The cicadas buzzed persistently in the growing dusk. I had read once that they lived underground for most of their lives, only emerging as adults to live out their final days. Was that going to be me? Was I going to live underground for the better part of my life, never coming out into the world?

They were all looking at me hopefully, the car’s engine running. Finally I said, “I’ll meet you guys there.”

Layla honked the horn happily, and they drove off.

After the car disappeared around the bend, I stood alone in the blistering parking lot. It was way past six, and Dad must have been home for a while, wondering where I was, with no way to reach me. I wanted to avoid whatever waited in the apartment, to wander around until midnight and sneak in once he fell asleep, but even at dusk the heat was still overpowering.

I climbed the stairs, turned the key in the lock, and stepped inside. Dark filled the space like a living thing. A single sunbeam came in through the gap in the balcony blinds and cut across the living room, red dust motes floating in a golden sea.

“Where were you?” Dad walked into the light, a hard edge in his voice.

“Sorry,” I said quietly.

“Sorry isn’t a place.”

“With some friends,” I said, looking down. “I missed the bus.”

“When I got home and you weren’t here I called over and over. I was worried sick.”
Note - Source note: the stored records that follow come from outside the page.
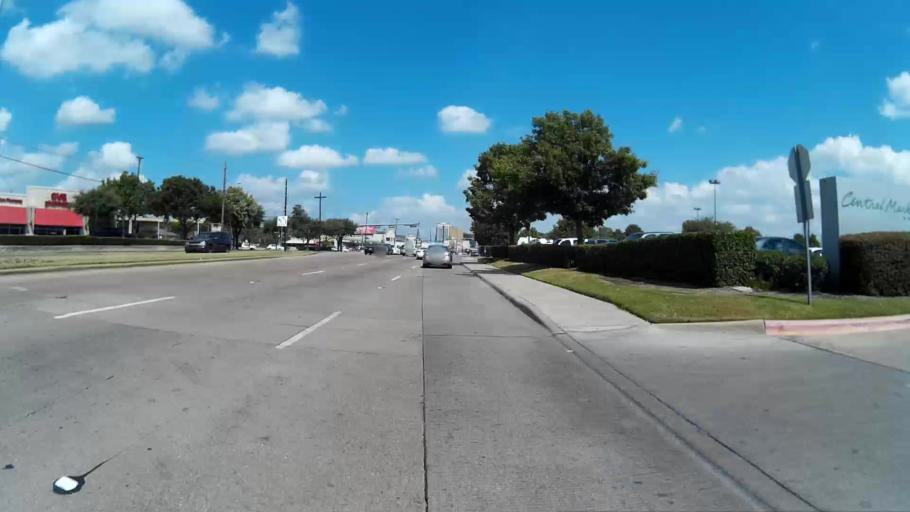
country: US
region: Texas
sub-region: Dallas County
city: Highland Park
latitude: 32.8498
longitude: -96.7700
I started to speak, choked, and took a deep breath. “You never worried before.” I remembered the days after I woke up in the hospital and realized I was still alive. I remembered having nobody to keep me company but nurses and Mom and the television—no friends, no family, no Dad. I remembered suspecting, for the first time in my life, that he might not actually care if I lived or died.

I clenched my fists and looked up at him. “You never even sent a letter. I almost died and you were a ghost.”

“What did you want me to say?”

“Anything.”

He sighed, letting out his breath long and slow.

“I didn’t know what to do, okay?” he said, rubbing his brow. “You hold a baby when it takes its first breath, you sing it to sleep, you rock it when it cries, and then you look away for what feels like a second and your baby doesn’t want to live anymore. You’re my child.”